Ik ben voorbij de helft, de helft van een leven op weg naar morgen
slenterend naar overmorgen.
Ik ben voorbij de helft neen, zelfs al veel verder,
verder dan anderen mij vertellen
met aan de horizon het einde.
Ik ben over de helft de helft van mijn schrijven
van mijn kunnen,
van mijn denken
.
Ik ben over de helft
en kijk naar jaren misschien maar maanden
of doodgewone dagen
.
Ik ben over de helft
en natuurlijk kan het me schelen
dat ooit de dag komt dat ik ga,
maar liefst niet vandaag.
Het weer liep hier gisteren in de vooravond met tranen over mijn raam en wat moet een mens dan doen als hij achter de pc zit?
Om het klavier op te warmen misschien rap een gedichtje schrijven? Ja, dat was het, ik zou rap een gedichtje dichten en wie weet dichtte ik misschien wel het regengat toe.
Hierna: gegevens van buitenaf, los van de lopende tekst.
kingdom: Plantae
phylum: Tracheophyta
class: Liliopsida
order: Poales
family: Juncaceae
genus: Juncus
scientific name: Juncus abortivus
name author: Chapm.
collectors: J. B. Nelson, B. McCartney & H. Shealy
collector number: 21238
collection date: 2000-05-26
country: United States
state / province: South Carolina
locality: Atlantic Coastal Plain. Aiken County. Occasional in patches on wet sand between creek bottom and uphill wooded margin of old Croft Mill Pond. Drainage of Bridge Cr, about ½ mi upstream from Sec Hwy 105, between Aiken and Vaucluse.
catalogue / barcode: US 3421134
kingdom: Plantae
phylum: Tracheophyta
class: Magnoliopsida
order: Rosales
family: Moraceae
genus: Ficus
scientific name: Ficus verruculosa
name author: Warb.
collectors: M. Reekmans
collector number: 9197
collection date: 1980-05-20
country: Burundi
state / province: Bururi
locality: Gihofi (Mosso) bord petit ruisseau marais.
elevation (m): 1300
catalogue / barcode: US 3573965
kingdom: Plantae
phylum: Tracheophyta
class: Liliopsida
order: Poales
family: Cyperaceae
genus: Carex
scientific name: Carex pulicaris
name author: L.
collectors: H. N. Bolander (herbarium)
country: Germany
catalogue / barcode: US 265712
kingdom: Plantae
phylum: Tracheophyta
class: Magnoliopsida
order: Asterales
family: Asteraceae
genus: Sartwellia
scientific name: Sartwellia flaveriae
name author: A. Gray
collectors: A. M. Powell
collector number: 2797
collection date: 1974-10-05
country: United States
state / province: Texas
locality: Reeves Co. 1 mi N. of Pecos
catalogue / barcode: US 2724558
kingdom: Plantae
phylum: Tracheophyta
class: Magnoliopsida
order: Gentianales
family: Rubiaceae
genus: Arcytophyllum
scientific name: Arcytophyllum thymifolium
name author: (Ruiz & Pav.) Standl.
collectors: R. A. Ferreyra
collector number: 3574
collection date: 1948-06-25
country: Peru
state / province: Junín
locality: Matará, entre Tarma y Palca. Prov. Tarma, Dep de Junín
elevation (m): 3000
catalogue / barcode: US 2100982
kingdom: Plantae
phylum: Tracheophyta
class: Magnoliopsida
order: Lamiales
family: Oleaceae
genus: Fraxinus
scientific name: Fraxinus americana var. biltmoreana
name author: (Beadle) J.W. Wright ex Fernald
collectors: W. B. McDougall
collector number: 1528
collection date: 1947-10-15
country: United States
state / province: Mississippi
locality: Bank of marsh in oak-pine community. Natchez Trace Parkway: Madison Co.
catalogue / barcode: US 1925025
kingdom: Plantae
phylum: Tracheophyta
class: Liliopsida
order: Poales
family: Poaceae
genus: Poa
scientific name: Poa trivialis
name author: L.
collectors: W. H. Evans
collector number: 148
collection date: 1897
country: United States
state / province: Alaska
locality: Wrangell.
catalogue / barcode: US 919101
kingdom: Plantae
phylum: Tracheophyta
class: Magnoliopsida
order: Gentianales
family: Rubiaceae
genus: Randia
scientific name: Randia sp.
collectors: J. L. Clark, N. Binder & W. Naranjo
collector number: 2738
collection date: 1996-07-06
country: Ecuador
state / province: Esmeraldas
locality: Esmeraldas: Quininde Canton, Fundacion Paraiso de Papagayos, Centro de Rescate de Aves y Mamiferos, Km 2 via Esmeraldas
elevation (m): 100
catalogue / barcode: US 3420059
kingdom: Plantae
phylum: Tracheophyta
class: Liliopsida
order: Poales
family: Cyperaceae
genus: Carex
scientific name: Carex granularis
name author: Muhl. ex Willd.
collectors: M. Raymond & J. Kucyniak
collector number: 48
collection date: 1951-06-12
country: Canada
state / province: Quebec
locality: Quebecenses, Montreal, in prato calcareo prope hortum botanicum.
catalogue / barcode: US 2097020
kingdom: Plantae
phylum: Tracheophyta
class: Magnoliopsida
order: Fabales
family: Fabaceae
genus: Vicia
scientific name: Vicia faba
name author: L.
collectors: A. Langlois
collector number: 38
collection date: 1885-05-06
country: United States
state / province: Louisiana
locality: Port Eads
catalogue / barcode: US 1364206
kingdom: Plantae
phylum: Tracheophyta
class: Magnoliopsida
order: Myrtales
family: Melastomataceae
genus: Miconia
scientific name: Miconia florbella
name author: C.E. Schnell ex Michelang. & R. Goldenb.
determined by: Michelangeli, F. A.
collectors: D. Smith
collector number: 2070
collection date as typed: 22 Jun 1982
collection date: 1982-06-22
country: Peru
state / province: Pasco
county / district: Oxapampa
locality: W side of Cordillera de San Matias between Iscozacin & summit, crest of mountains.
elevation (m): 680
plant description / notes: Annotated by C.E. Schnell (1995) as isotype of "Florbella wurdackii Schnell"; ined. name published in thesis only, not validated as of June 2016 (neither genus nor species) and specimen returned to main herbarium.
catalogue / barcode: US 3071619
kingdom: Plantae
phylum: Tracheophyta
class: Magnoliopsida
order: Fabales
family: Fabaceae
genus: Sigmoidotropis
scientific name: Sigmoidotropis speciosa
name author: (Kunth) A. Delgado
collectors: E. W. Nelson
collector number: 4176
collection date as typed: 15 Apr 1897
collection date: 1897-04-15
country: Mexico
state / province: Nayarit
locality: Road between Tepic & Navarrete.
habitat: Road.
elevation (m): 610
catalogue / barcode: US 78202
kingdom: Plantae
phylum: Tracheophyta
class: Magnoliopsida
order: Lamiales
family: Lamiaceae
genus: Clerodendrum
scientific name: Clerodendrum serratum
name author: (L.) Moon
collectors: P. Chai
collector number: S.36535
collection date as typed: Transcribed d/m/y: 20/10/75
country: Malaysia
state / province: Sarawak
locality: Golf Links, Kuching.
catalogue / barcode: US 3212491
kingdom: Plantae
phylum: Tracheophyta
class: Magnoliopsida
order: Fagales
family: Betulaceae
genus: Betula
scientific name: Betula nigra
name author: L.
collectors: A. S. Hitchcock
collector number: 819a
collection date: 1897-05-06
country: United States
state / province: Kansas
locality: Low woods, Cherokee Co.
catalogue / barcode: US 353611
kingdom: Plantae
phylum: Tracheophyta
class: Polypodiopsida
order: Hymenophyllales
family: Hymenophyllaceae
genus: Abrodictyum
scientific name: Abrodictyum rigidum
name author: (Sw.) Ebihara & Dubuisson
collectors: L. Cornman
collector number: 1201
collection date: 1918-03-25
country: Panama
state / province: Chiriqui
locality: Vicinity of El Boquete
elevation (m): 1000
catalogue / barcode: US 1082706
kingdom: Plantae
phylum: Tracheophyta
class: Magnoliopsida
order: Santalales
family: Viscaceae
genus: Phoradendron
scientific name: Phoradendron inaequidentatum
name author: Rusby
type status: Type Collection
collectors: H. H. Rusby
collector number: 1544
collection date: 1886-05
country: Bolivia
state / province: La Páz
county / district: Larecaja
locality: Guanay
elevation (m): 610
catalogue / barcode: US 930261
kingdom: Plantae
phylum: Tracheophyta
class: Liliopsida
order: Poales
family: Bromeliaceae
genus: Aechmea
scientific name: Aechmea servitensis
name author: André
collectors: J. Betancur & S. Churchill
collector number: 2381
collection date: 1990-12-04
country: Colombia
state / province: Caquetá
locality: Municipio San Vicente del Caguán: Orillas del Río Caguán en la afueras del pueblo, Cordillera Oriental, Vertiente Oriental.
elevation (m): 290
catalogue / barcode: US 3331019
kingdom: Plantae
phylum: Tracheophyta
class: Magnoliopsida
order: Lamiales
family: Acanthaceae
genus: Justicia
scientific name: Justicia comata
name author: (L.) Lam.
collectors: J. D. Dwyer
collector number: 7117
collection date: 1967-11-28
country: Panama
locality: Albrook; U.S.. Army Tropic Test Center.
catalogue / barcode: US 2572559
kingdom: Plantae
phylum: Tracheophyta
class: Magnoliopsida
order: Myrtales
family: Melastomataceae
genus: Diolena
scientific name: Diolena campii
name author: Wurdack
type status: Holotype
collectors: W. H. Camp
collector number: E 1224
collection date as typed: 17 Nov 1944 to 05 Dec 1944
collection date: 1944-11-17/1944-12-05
Ppfffff, geef mij maar dat ozongat, daar stralen mijn zinnen tenminste door, want ik weet niet of ik een regengat naar mijn zinnen kan zetten.
Onweerswolken over Vlaamse bodem
spelen haasje over en verweven zich tussen zonnestralen.
Op een blauw palet
mengen ze hun kleuren
om ze te toveren
in duizenden vormen.
Een wind blaast
over t landschap heen
over t kunstwerk
om het te drogen.
En ik kijk door een wazige bril
hoe dagelijks
het weermuseum
zijn deuren opent.
De wind en de regen hebben het leven in hun greep, zij trekken mij over de streep van haasten, lopen, rennen en vliegen tot stilstand en rust naar een wiegen in mezelf.
Zo-even stond ik roerloos naast een regenplas zonder muts, zonder sjaal of jas, zonder haasten, lopen, rennen, vliegen koos ik heel bewust mee te wiegen met mezelf.
De wind streek door mijn haar en de regen streelde mijn huid, Ik was hun prooi , hun zachte buit zonder haasten, lopen, rennen, vliegen werd ik stil gekust bij het wiegen in mezelf.
De wolken vol van regen wegen zwaar op de daken zij en ik we wachten zonder haasten, lopen, rennen, vliegen op het stil ontwaken van de zon die ergens ligt te wiegen in een bed van rozen. Ik vluchtte het huis in en ik lachte naar mijn spiegelbeeld waarin ik stond te blozen....
De ochtend kriebelt aan mijn neus. Ik nies de nacht uit mijn gedachten.
In de diepzee van mijn gevoelens zwem ik
blindelings en op de tast maar doelbewust.